**Testo fornito**.
Lettera aperta alla redazione del "Manifesto"

(3 Maggio 2006)

Cari compagni,
spero potrà essere ancora possibile, per un antico compagno, esprimere una opinione controcorrente nel merito dell'inopinata riapertura del dibattito sulla dizione "quotidiano comunista" all'interno della testata del giornale.

Sono dell'opinione che davvero, forse, non è il caso di mantenere quella scritta. Non per il motivo, però, che essendo stato sconfitto il "comunismo reale" del '900 proprio non sia più il caso di richiamarci a quell'esperienza.

L'idea del comunismo (dico l'idea concreta, quella maturata attraverso le esperienze accumulate nello studio, nella riflessione, nella pratica politica dei soggetti che hanno tentato di incarnarla) rimane come "esigenza storica": di conseguenza fatto politico di assoluta attualità, che richiederebbe una forza politica adeguata ad interpretarla sul piano dell'identità e dell'azione.

**Consegna**. Nella lettera aperta, quale dizione presente nella testata del giornale è al centro del dibattito riaperto?

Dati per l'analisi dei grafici
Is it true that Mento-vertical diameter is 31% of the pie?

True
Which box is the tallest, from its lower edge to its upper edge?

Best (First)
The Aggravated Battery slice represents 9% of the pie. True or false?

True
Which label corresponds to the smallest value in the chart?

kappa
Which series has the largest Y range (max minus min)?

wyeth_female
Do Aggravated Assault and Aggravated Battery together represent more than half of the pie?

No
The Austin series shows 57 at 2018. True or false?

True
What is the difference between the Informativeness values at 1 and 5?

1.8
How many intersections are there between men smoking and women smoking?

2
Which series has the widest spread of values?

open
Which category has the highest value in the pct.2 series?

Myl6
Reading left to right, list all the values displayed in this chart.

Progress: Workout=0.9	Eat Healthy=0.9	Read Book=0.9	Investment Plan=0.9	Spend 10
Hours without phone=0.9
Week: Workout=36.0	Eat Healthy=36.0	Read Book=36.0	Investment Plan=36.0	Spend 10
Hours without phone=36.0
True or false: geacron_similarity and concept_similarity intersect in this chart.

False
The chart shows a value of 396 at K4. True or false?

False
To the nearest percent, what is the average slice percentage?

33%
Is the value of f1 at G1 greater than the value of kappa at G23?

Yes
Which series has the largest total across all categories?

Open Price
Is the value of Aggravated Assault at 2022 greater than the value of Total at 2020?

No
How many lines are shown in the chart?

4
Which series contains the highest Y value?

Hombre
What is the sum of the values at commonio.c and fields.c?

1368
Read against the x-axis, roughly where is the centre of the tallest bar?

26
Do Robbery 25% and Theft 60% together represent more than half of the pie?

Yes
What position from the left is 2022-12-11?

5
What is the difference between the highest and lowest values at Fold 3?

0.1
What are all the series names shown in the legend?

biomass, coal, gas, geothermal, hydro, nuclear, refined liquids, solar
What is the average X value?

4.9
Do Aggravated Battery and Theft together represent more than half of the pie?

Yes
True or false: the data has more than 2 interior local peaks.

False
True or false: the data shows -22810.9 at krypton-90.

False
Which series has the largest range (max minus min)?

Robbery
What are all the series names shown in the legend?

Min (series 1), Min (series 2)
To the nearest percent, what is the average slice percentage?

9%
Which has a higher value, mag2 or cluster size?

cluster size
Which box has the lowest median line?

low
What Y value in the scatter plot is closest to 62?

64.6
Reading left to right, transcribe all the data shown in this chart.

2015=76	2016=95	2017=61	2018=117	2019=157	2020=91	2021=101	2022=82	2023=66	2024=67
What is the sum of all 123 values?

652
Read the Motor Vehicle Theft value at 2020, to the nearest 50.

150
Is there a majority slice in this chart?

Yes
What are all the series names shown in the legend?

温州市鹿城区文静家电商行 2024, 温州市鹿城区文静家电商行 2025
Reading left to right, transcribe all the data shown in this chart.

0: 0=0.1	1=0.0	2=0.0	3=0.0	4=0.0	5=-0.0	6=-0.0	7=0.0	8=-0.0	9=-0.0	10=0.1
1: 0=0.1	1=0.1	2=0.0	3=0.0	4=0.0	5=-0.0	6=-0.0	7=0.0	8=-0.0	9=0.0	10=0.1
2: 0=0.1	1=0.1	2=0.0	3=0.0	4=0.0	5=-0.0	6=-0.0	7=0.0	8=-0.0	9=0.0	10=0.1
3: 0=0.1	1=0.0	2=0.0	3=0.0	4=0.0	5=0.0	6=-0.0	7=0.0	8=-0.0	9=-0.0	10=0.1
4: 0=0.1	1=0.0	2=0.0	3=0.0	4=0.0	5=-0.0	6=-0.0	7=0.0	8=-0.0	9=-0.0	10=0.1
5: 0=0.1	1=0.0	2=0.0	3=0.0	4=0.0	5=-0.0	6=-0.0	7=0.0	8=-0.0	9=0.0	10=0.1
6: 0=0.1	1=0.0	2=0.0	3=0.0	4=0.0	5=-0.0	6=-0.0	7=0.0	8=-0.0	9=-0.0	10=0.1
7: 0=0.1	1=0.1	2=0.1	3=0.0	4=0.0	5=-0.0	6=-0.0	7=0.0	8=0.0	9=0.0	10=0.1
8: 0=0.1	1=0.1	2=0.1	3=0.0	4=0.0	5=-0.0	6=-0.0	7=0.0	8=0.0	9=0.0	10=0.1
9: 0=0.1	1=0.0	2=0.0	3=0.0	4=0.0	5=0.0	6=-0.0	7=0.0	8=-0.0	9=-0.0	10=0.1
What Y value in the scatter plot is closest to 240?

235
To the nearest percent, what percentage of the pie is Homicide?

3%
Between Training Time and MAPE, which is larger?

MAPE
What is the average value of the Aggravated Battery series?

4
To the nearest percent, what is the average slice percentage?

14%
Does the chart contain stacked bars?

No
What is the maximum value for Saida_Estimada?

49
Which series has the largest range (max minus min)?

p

**Risposta scritta**. La dizione "quotidiano comunista".